Among the entries below, the lines from the one with "List each element's" up to and including the one with "Page size: 1500x1125." are to be restated exactly, without pictures.

[[ Given information, beginning ]]

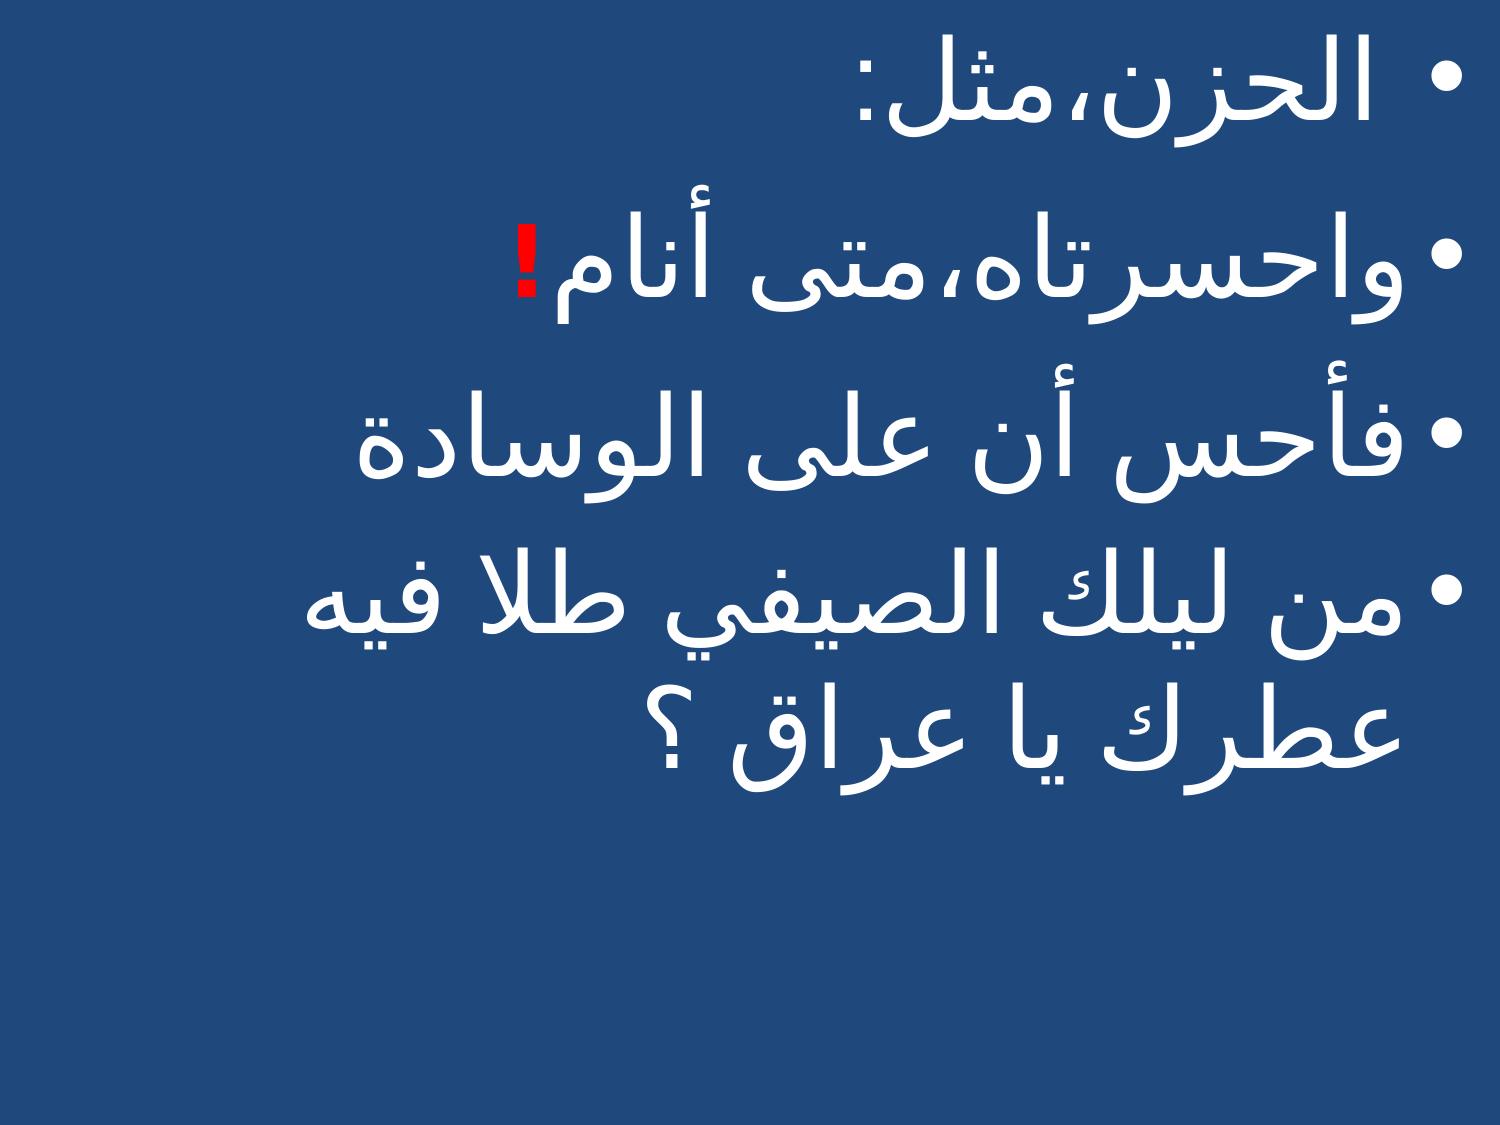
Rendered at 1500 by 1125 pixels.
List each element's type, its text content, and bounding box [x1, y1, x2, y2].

list الحزن،مثل: واحسرتاه،متى أنام! فأحس أن على الوسادة من ليلك الصيفي طلا فيه عطرك يا عراق ؟ [17, 0, 1483, 1125]
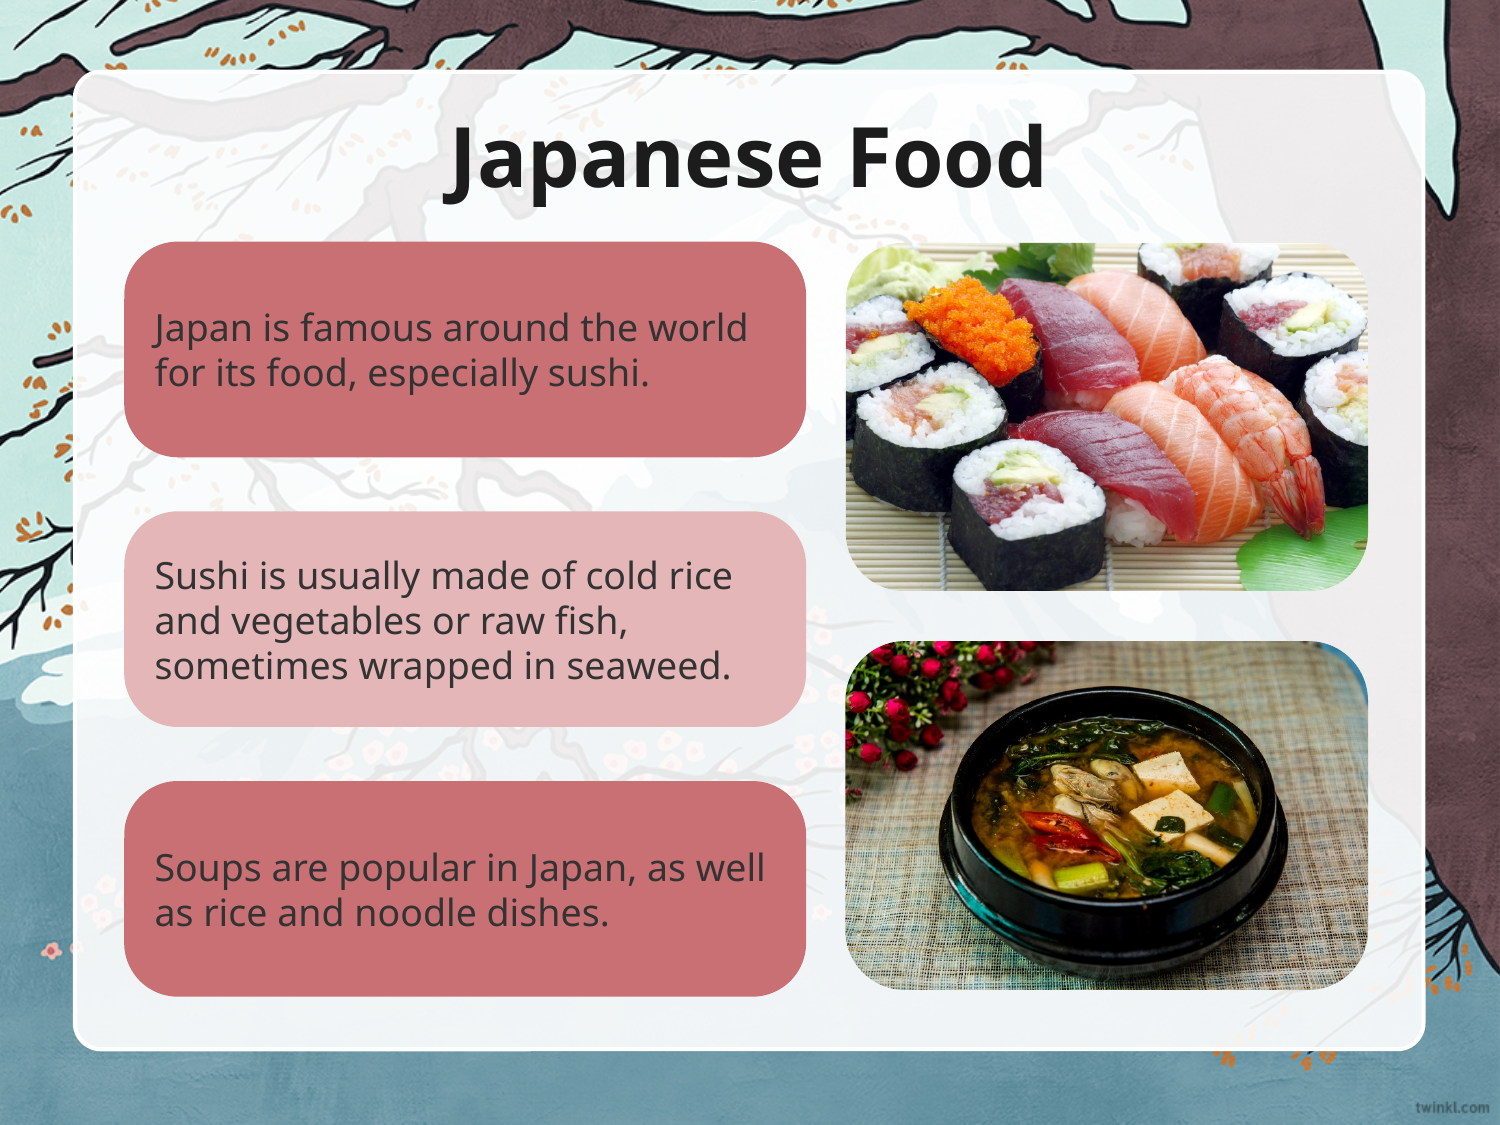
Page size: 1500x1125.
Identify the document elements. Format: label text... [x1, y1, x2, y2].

text_box Soups are popular in Japan, as well as rice and noodle dishes. [123, 779, 808, 998]
title Japanese Food [73, 76, 1426, 244]
picture [0, 0, 1500, 1125]
text_box Japan is famous around the world for its food, especially sushi. [123, 244, 808, 459]
text_box Sushi is usually made of cold rice and vegetables or raw fish, sometimes wrapped in seaweed. [123, 510, 808, 729]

[[ Given information, end ]]

▶ Output for this task
List each element's type, its text content, and bounding box [x1, y1, x2, y2].

list الحزن،مثل: واحسرتاه،متى أنام! فأحس أن على الوسادة من ليلك الصيفي طلا فيه عطرك يا عراق ؟ [17, 0, 1483, 1125]
Page size: 1500x1125.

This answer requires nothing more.